Periferias do Pará ganham escola de documentário com oficinas, cineclubes e produção de filmes
As periferias do Pará serão palco de novas narrativas audiovisuais a partir deste mês. Estão abertas as inscrições para o Perifa.Doc, projeto gratuito que une cinema documental, educação patrimonial e formação cultural para jovens moradores de Belém e Marabá. A iniciativa vai selecionar cerca de 40 participantes, com até 29 anos, para um ciclo de oficinas, cineclubes, passeios guiados e produção de curtas documentais voltados às histórias e memórias dos territórios periféricos.
Realizado pela Rolé Brasil e pela FavelAcademy, com patrocínio da Vale por meio da Lei Rouanet, o projeto busca ampliar o acesso ao audiovisual e fortalecer as vozes das favelas e periferias da região Norte. As inscrições podem ser realizadas gratuitamente por meio do formulário disponível no site oficial do projeto.
A proposta é que os participantes utilizem ferramentas acessíveis, como celulares e kits básicos de filmagem fornecidos pela organização, para produzir documentários que retratem personagens, culturas e histórias muitas vezes invisibilizadas pelos grandes meios de comunicação.
Segundo dados do Instituto Brasileiro de Geografia e Estatística (IBGE), o Pará abriga o terceiro maior contingente de pessoas vivendo em favelas no Brasil. Nesse contexto, o Perifa.Doc surge como uma oportunidade para que jovens possam registrar suas próprias realidades, valorizando a memória local e fortalecendo a identidade cultural de suas comunidades.


Serão selecionados 20 participantes em cada município. Ao longo de aproximadamente três meses, os alunos terão acesso a aulas teóricas e práticas sobre fundamentos do cinema documental, roteiro, linguagem audiovisual, entrevistas, captação de som, operação de câmera, montagem e distribuição de projetos.
Ao final da formação, cada grupo será responsável pela criação de quatro curtas documentais. As produções serão exibidas em sessões públicas previstas para o dia 25 de setembro, promovendo o encontro entre arte, comunidade e território. Os filmes também serão disponibilizados gratuitamente na internet, ampliando o alcance das narrativas produzidas nas periferias paraenses.

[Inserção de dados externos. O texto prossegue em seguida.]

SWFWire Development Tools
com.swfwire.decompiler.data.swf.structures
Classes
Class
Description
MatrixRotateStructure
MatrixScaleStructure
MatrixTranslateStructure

Para o diretor e professor de roteiro Leo de Souza Santos, o projeto parte do reconhecimento da potência criativa existente nas comunidades.
“O Perifa.Doc nasce do entendimento de que as periferias já têm histórias potentes, olhares criativos e uma vontade latente de narrar seus próprios territórios”, afirma.

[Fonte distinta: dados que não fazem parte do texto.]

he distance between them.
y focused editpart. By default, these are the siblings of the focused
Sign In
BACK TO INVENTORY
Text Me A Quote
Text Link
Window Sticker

Além das oficinas, o projeto contará com os tradicionais “rolés” urbanos promovidos pela Rolé Brasil, organização que há 14 anos atua com educação patrimonial e redescoberta dos territórios brasileiros. Os passeios culturais serão abertos ao público e têm como objetivo estimular novos olhares sobre as cidades e inspirar a criação dos documentários.
As atividades começam em Marabá entre os dias 20 de junho e 6 de julho. Em Belém, a programação terá início em 3 de agosto, com gravações previstas até o dia 16 do mesmo mês.
Para o pesquisador Michel Pinho, um dos responsáveis pela formação, a iniciativa representa um importante passo para fortalecer a memória coletiva e ampliar oportunidades para a juventude.
“Participar do Perifa.Doc no Pará é muito simbólico porque fortalece a continuidade de iniciativas que valorizam os territórios e a memória, além de formar jovens através do audiovisual”, destaca.
Ao incentivar que moradores contem suas próprias histórias, o Perifa.Doc contribui para democratizar o acesso ao cinema e reforça o papel da cultura como ferramenta de transformação social nas favelas e periferias, ampliando oportunidades para uma nova geração de realizadores da Amazônia.